「健康青森県」の建設

必要があって、戦時期日本の健康政策の研究を読む。文献は、川内淳史「戦時期地域医療の”経験”-『健康青森県』の成立と展開-」浪川健治・河西英通編『地域ネットワークと社会変容』(東京:岩田書店、2008)427-457.

戦前から戦中期にかけての日本の医療体制の再編が、戦後の日本の医療体制の基礎を作ったという議論があって、その研究視点の流れの中で、1930年代から戦中期の青森県の医療と保健の再編を検討した論文。明治期には天然痘やコレラなどの急性感染症対策が中心だったのが、大正期には、慢性感染症が問題になった。まず第一のきっかけは中央政府の方針であった。1919年には結核予防法とトラホーム予防法ができて、青森もそれに基づいてトラホーム対策を推進させていた。第二に、1930年代の東北の凶作と貧困・不健康が全国メディアで報道される中で、その深刻さが青森でも取り上げられることが、衣食住衛生・文化の向上などをめざす運動が自発的に起きてきた。これは、衛生に対する関心の高まりであり、1938年には県知事は「トラホームは青森県最大の恥辱である」と発言し、問題を認識し、それに立ち向かうことを地域の課題とした。1940年代には大政翼賛会が作られ、その県支部は「健康青森県」の建設をうたった。医師会、歯科医師、薬剤師、産婆会などを統合した医療保健行政の一元化であり、十分な数の医師を確保するために青森に女子医専を設置するなどの活動が、弘前市の鳴海康仲を中心にして進められた。1942年に厚生省によってはじめられた県民運動は青森でも展開した。この時に、青森はたしかに寒冷や栄養の不調、文化の遅れなどがあるが、忍耐力があり、行動が荘重であり、飢餓や粗衣粗食に耐えることができて、このことは戦時の日本では大きな美徳になる。すなわち、東北は民族的にその「若さ」を保有しているという美点をもち、あるために、日本の命運は青森などの東北にかかっているのである。東北、その不健康問題を克服することで、地方のアイデンティティを形成して生かしながら、日本を牽引できるのであるという形で郷土意識を発動させていた。

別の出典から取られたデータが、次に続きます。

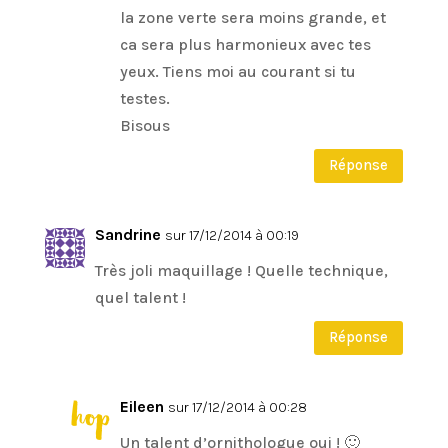
la zone verte sera moins grande, et
ca sera plus harmonieux avec tes
yeux. Tiens moi au courant si tu
testes.
Bisous
Réponse
Sandrine
sur 17/12/2014 à 00:19
Très joli maquillage ! Quelle technique,
quel talent !
Réponse
Eileen
sur 17/12/2014 à 00:28
Un talent d’ornithologue oui ! 🙂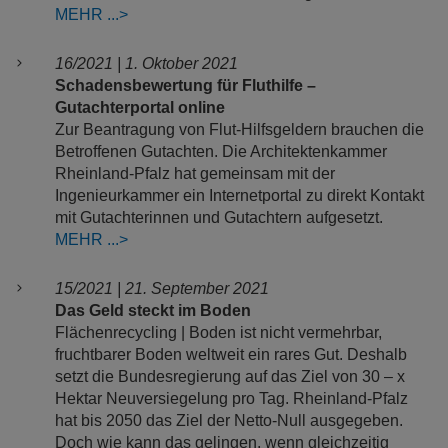
MEHR
16/2021 | 1. Oktober 2021
Schadensbewertung für Fluthilfe –
Gutachterportal online
Zur Beantragung von Flut-Hilfsgeldern brauchen die
Betroffenen Gutachten. Die Architektenkammer
Rheinland-Pfalz hat gemeinsam mit der
Ingenieurkammer ein Internetportal zu direkt Kontakt
mit Gutachterinnen und Gutachtern aufgesetzt.
MEHR
15/2021 | 21. September 2021
Das Geld steckt im Boden
Flächenrecycling | Boden ist nicht vermehrbar,
fruchtbarer Boden weltweit ein rares Gut. Deshalb
setzt die Bundesregierung auf das Ziel von 30 – x
Hektar Neuversiegelung pro Tag. Rheinland-Pfalz
hat bis 2050 das Ziel der Netto-Null ausgegeben.
Doch wie kann das gelingen, wenn gleichzeitig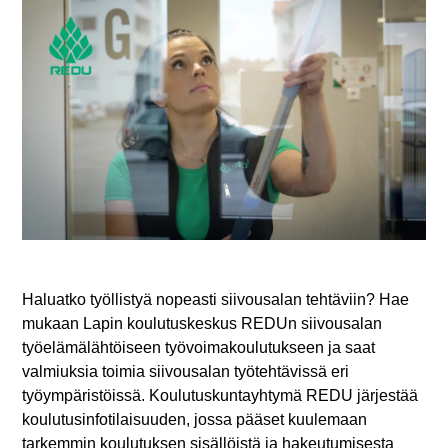
Haluatko työllistyä nopeasti siivousalan tehtäviin? Hae
mukaan Lapin koulutuskeskus REDUn siivousalan
työelämälähtöiseen työvoimakoulutukseen ja saat
valmiuksia toimia siivousalan työtehtävissä eri
työympäristöissä. Koulutuskuntayhtymä REDU järjestää
koulutusinfotilaisuuden, jossa pääset kuulemaan
tarkemmin koulutuksen sisällöistä ja hakeutumisesta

著者が直接的に強調していた点ではないが、当時の人々が、東北の多産多死・貧困に慣れていることを「民族の若さ」と捉えていて、進化論的なヴォキャブラリーを使って政策を表現している。<政策に用いられそれを分節化した医学言語を用いた比喩>という問題をぽつぽつと調べようとしていて(こういったものは、調べるものではない)、なるほどね、県民性を表現するにも使われていたんだ。